### [Textauszug]
****************

Die Überwindung der psychologischen Hindernisse der Einheit wird ebenfalls nicht leicht sein. Misstrauen und Abneigung gegenüber den Katholiken haben sich bei den Griechen, Russen und Vertretern anderer orthodoxer Völker im Verlauf von Jahrhunderten aufgestaut. Das ist verbunden mit der Geschichte der Kreuzzüge und anderer Eroberungskriege, die Katholiken auf orthodoxen Territorien geführt haben. Ein ernsthaftes Hindernis in der Frage der christlichen Einheit waren in der Zeit des 15. bis 17. Jahrhunderts die damals stattgefundenen Versuche einer gewaltsamen Hinwendung der Orthodoxen zum Katholizismus mithilfe der Union. Obwohl diese Ereignisse weit in der Vergangenheit liegen, sind ihre Folgen bis heute noch nicht endgültig beseitigt. Zum Beispiel ist es für niemanden ein Geheimnis, dass die Beziehungen zwischen der Orthodoxen und der Katholischen Kirche sich in den letzten Jahren schwieriger gestaltet haben, insbesonders wegen der bedeutenden Aktivitäten der Unierten auf dem Gebiet der Westukraine und in einigen anderen Regionen.

****************

### [Material]
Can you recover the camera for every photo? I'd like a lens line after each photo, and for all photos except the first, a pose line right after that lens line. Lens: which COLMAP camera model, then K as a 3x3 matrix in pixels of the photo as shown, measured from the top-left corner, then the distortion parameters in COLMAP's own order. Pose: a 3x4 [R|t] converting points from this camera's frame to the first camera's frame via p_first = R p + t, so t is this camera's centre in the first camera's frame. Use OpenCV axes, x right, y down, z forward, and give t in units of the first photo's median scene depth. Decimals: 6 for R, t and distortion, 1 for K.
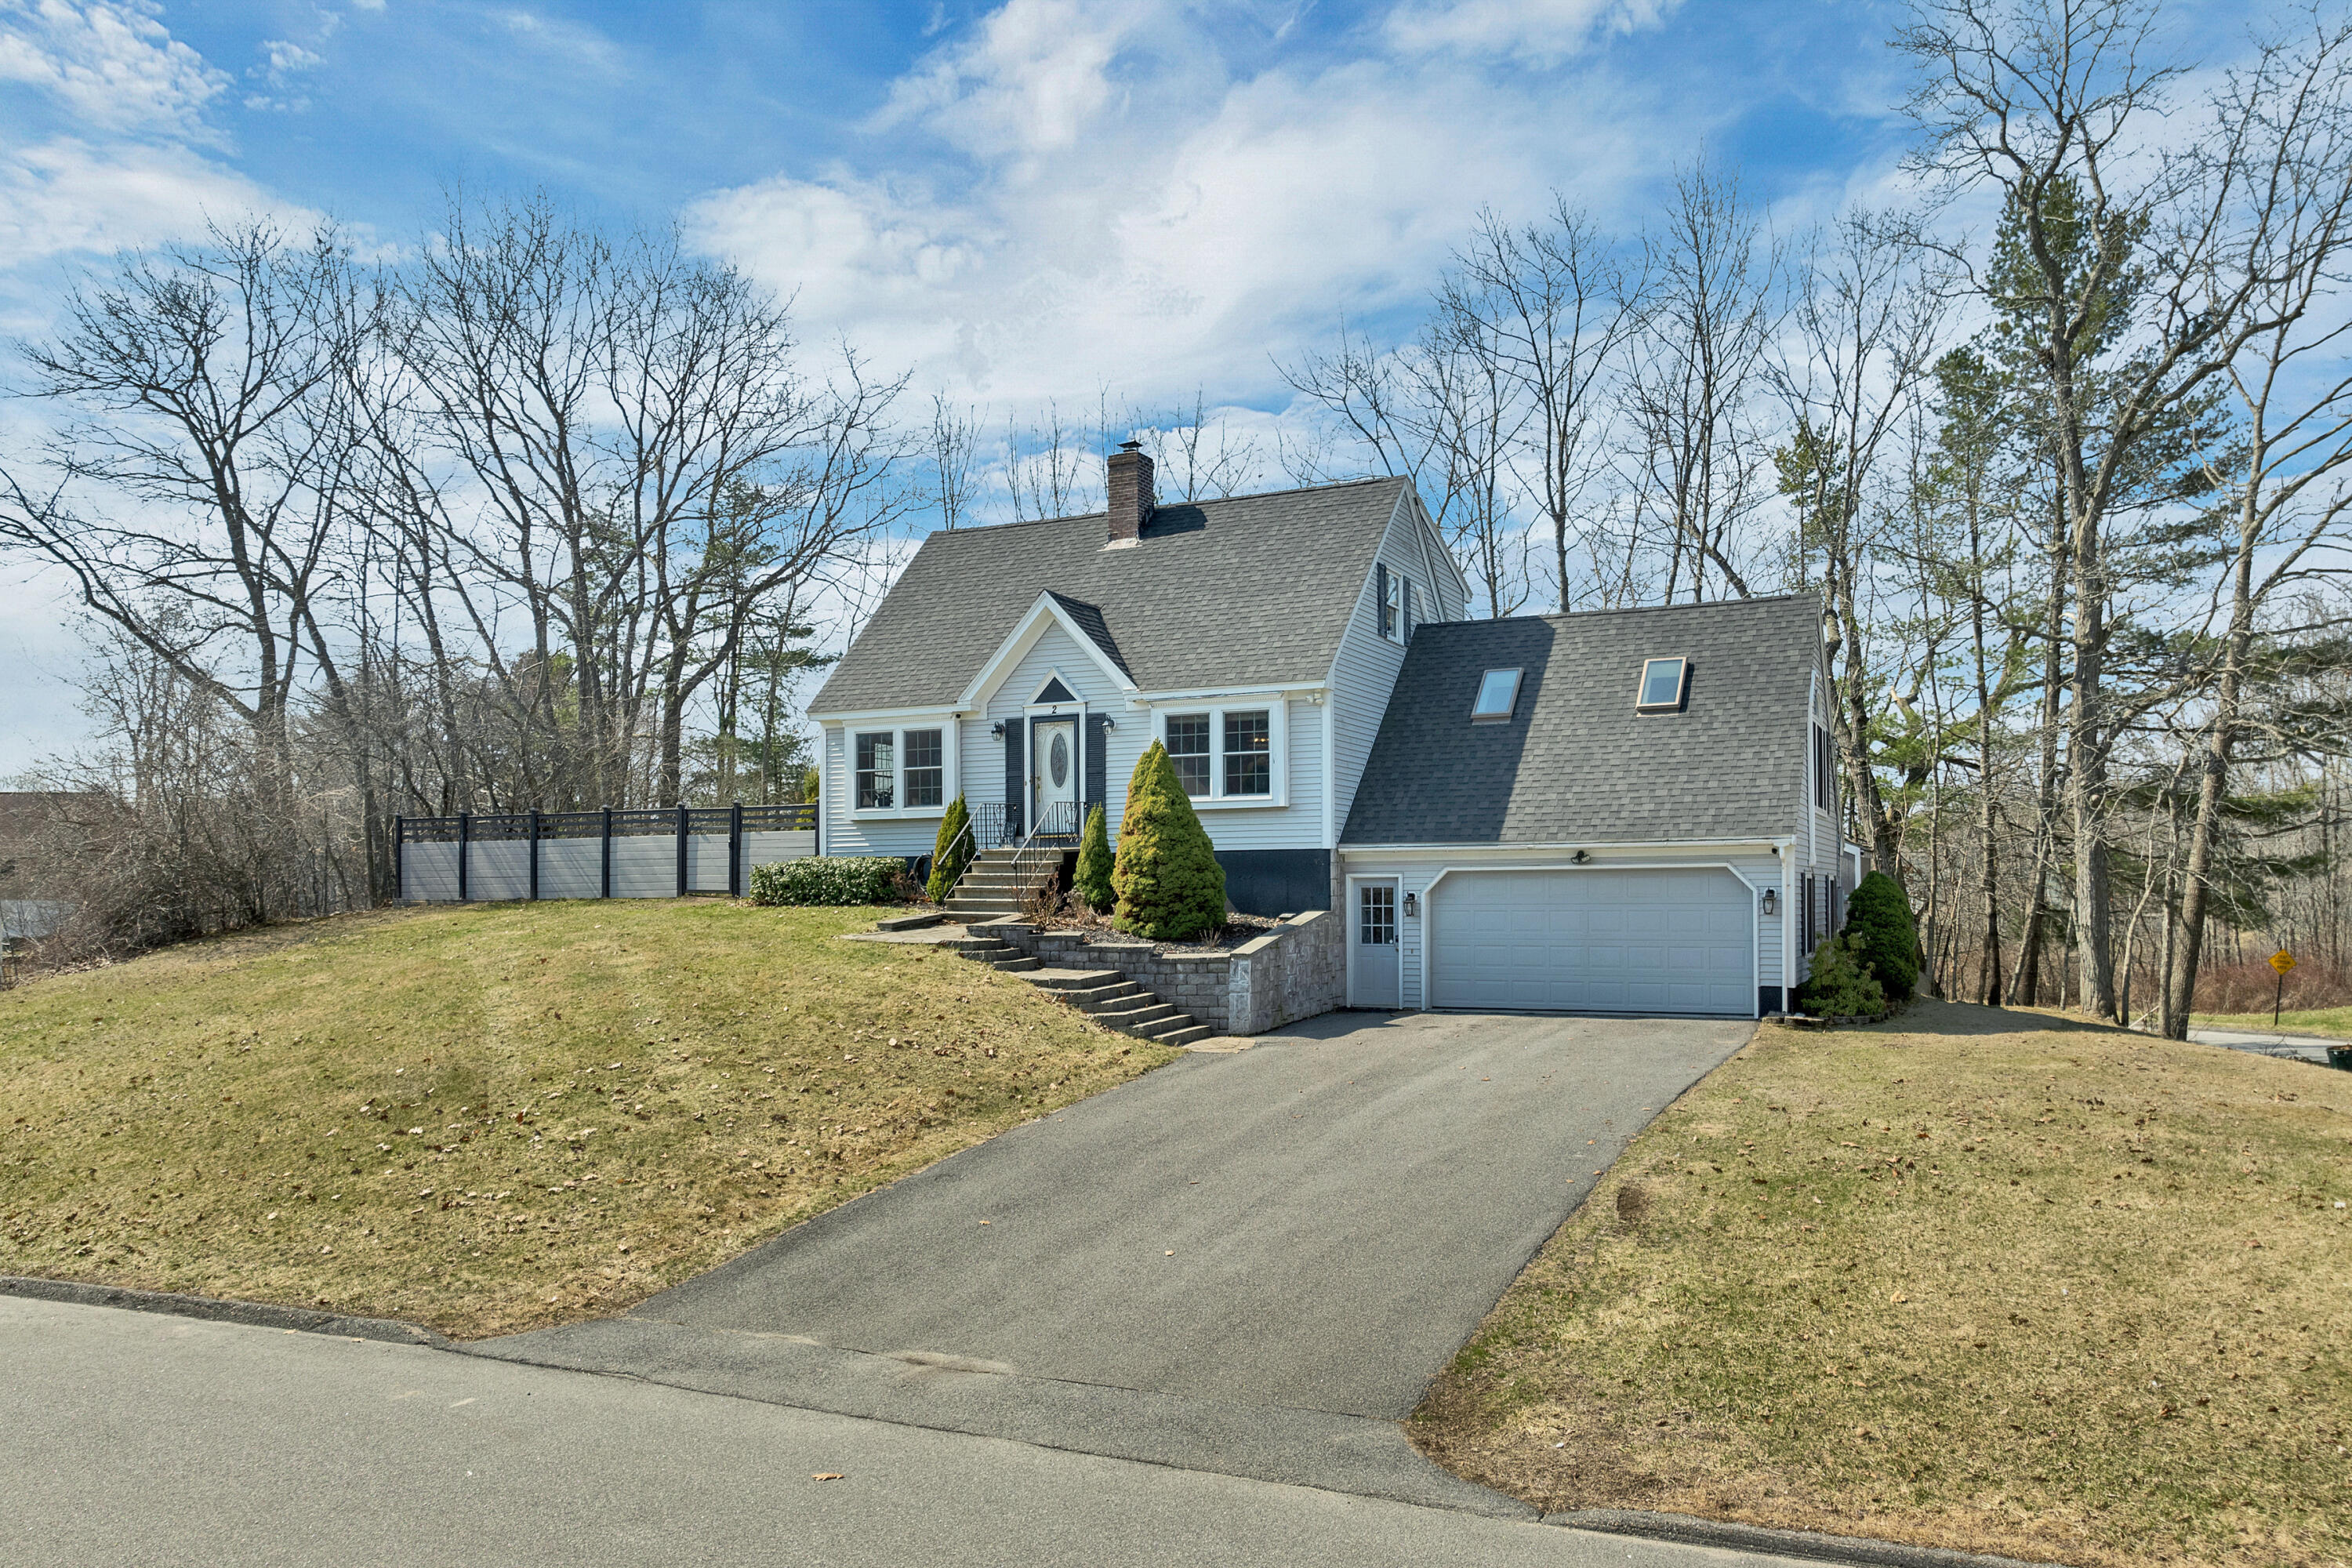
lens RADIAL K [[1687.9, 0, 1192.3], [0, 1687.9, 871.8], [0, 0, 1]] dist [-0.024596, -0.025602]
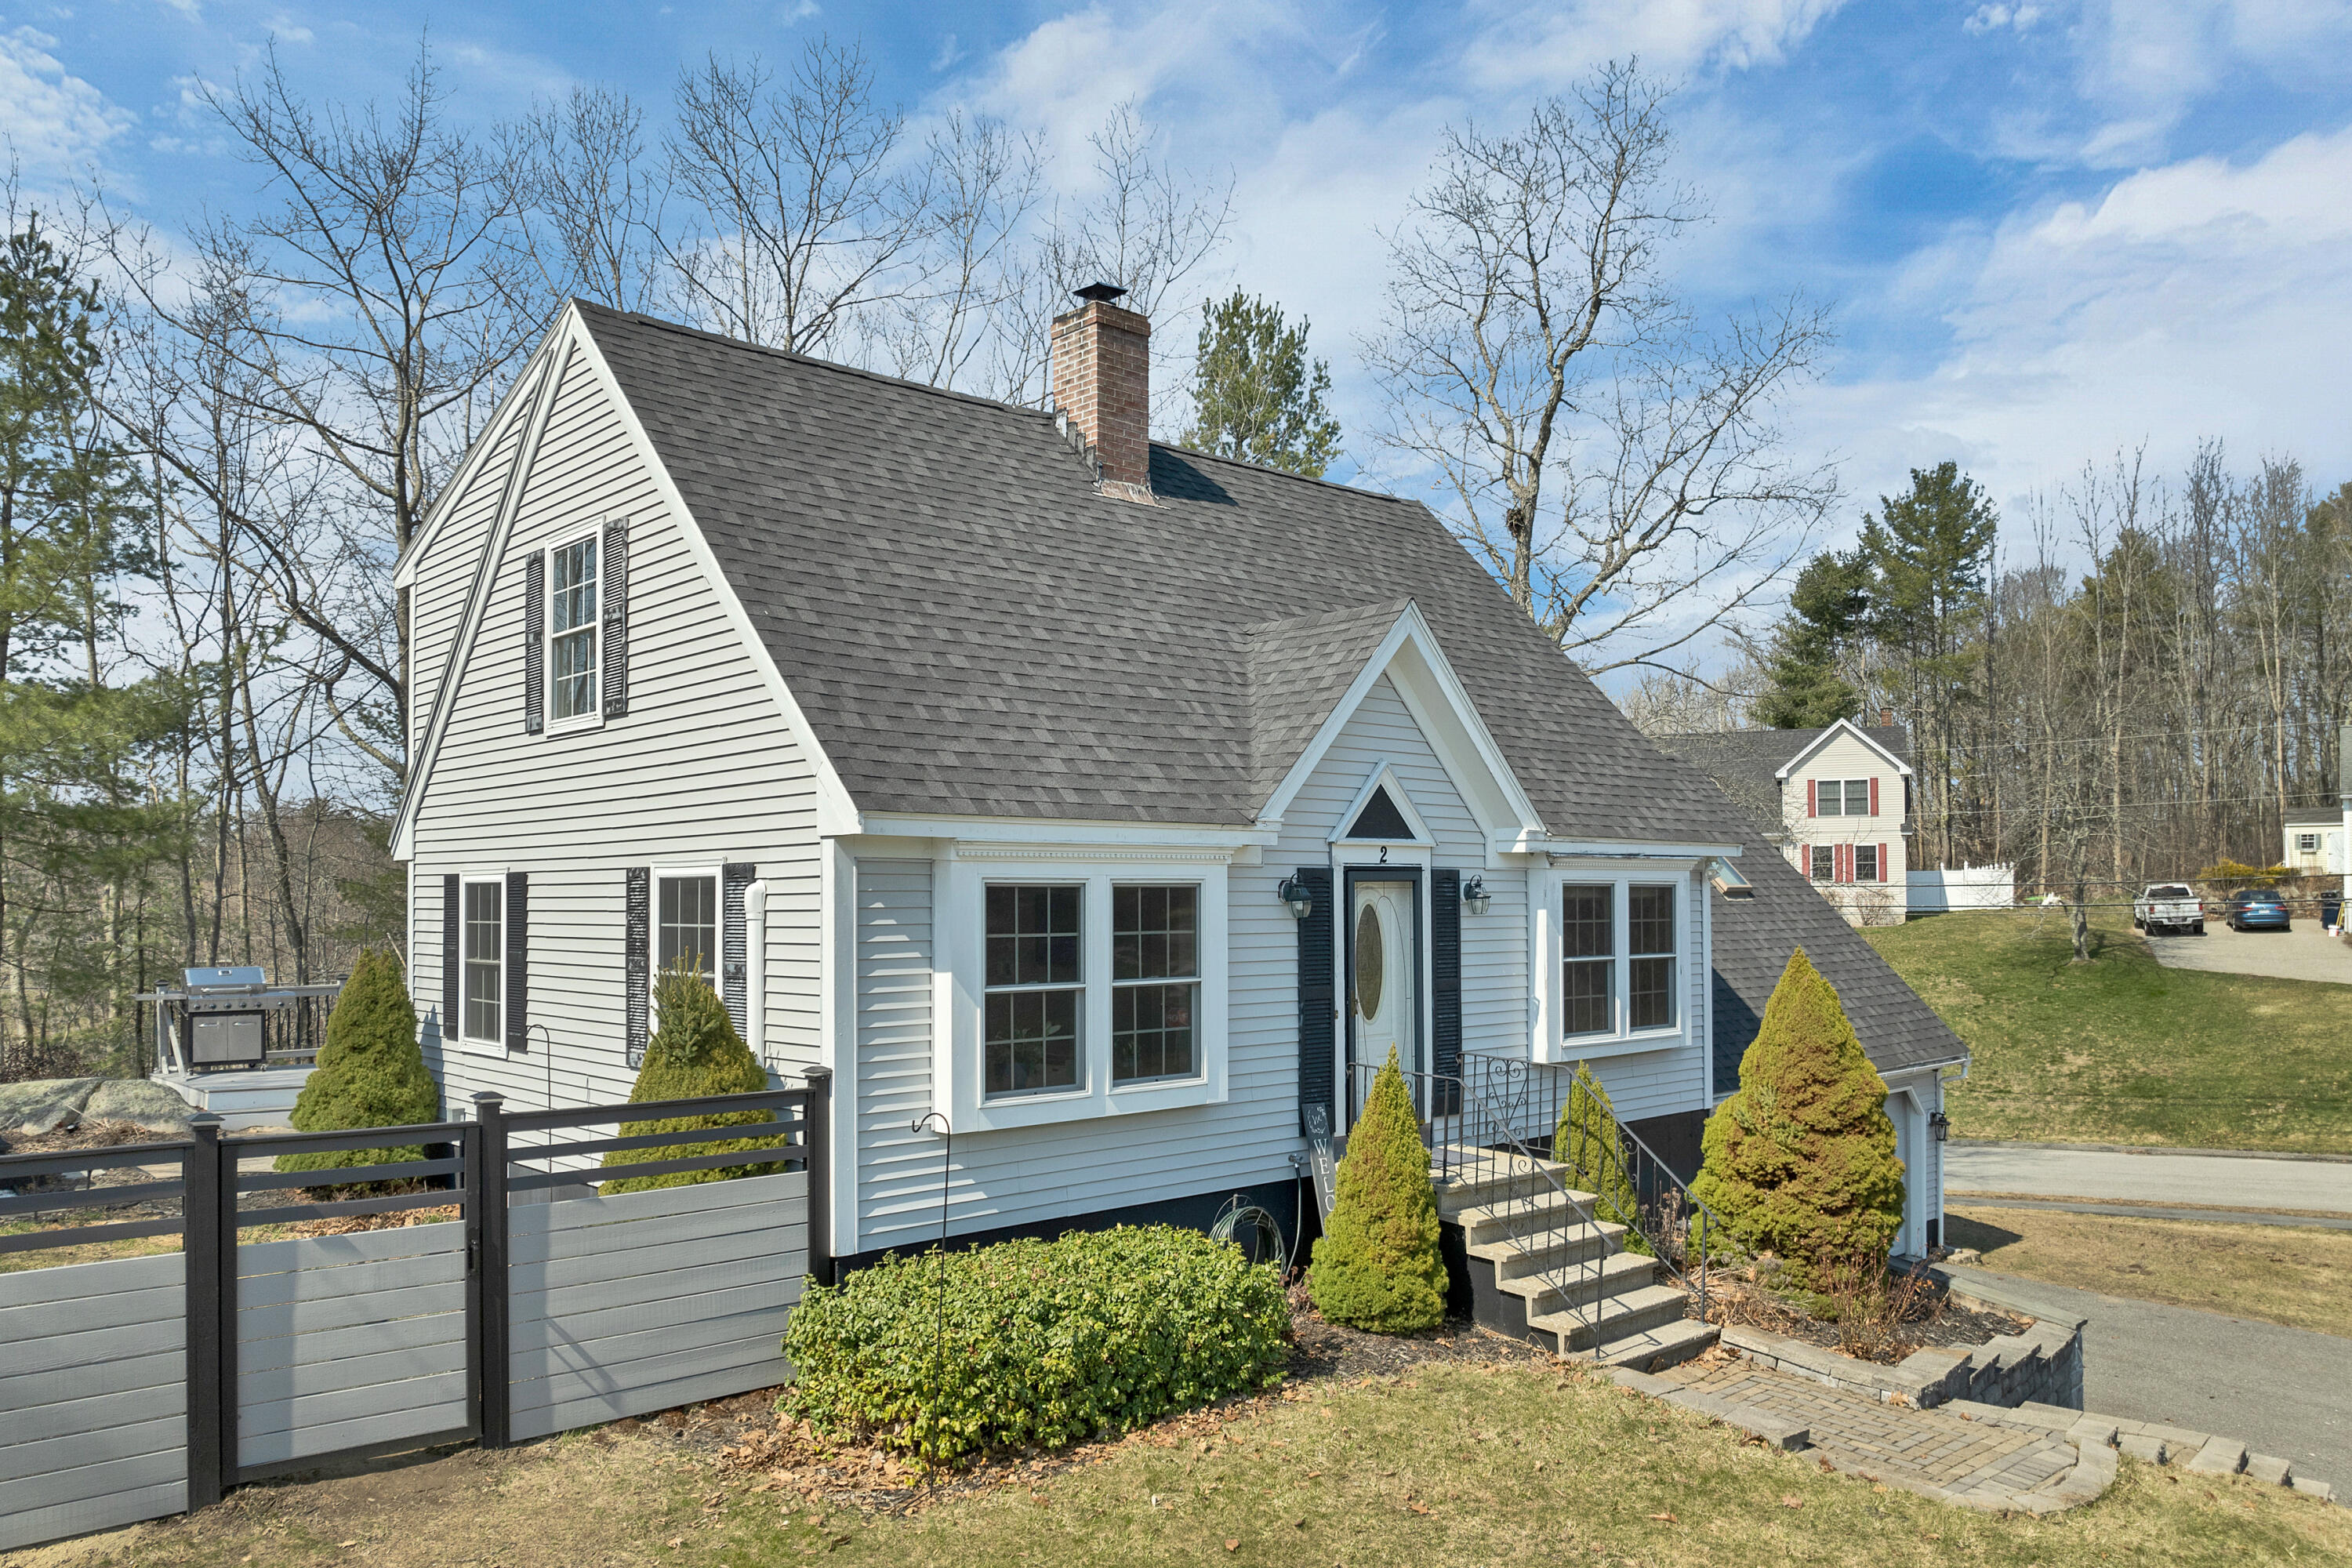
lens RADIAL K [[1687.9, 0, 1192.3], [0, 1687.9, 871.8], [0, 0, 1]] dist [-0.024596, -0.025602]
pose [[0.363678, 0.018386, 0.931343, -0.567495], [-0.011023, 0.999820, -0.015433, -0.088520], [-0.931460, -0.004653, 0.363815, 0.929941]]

****************

### [Aufgaben]
a – In welchem Zeitraum wurde laut dem Text über die christliche Einheit versucht, die Orthodoxen mithilfe der Union gewaltsam zum Katholizismus zu bringen?
b – Schreib den Text über die christliche Einheit nach seinem letzten Satz weiter.

### [Lösungen]
a – Vom 15. bis zum 17. Jahrhundert.

b –
Trotz des oben gesagten, bin ich zutiefst überzeugt davon, dass es für die Orthodoxen und die Katholiken keinen anderen Weg gibt als das Streben nach einer Annäherung und einer Überwindung der Differenzen.

Uns vereint viel mehr als uns trennt. Uns eint der gemeinsame Glaube an die Heilige Dreifaltigkeit, an Jesus Christus den Gott und Heiland, die Verehrung der Gottesmutter und der Heiligen, wir haben ein kompatibles Verständnis von Kirche, von den Sakramenten und der apostolischen Sukzession.

Darüber hinaus leben wir in einer Welt, die bestrebt ist die christlichen geistigen und ethischen Orientierungen abzulegen. Während die Orthodoxen und die Katholiken ihre gegenseitigen Beziehungen zu klären versuchen, feiern Säkularismus, Liberalismus und Atheismus immer neue Siege im Kampf um die Seelen der Menschen. Wir können diesem Kampf nur gewinnen, wenn wir zusammenstehen und gemeinsam die Werte der christlichen Zivilisation verteidigen.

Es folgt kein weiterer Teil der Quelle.